PROBLEM REQUIREMENTS
Locate each line in the data below that contains the string "series", and copy those lines.

RECORDS SUPPLIED
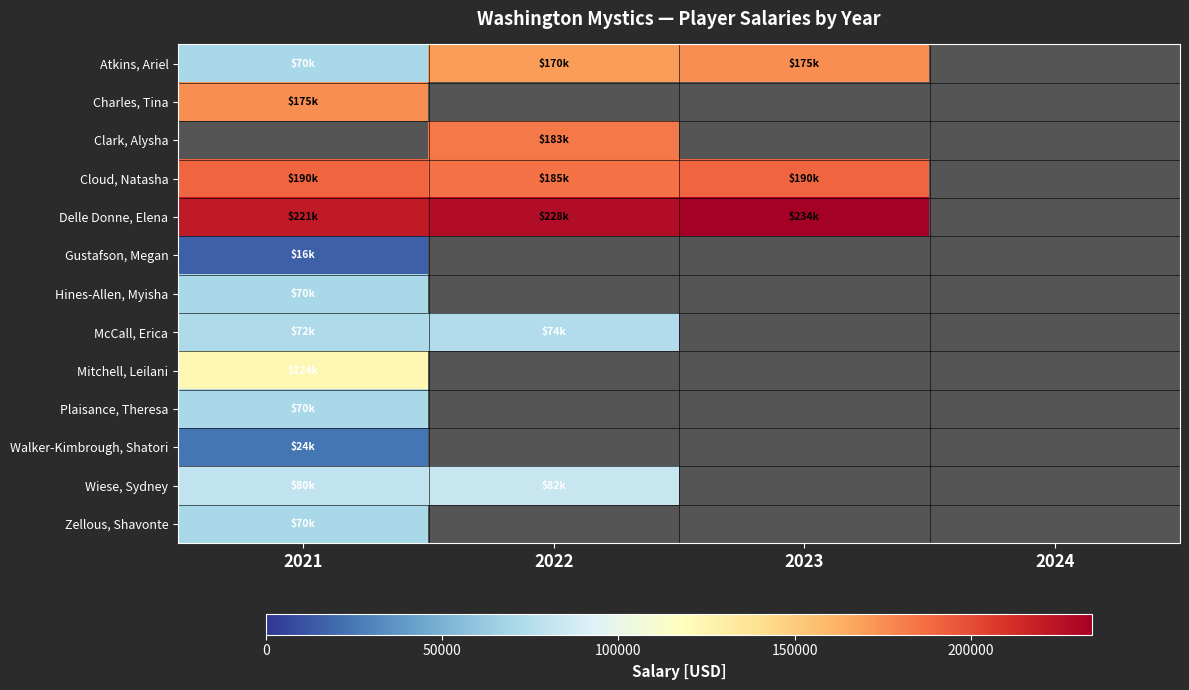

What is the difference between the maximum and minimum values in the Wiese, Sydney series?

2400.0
==
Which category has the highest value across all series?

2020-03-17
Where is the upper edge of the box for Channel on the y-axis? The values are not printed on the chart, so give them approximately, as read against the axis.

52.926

SOLUTION TO THIS EXERCISE
What is the difference between the maximum and minimum values in the Wiese, Sydney series?
Which category has the highest value across all series?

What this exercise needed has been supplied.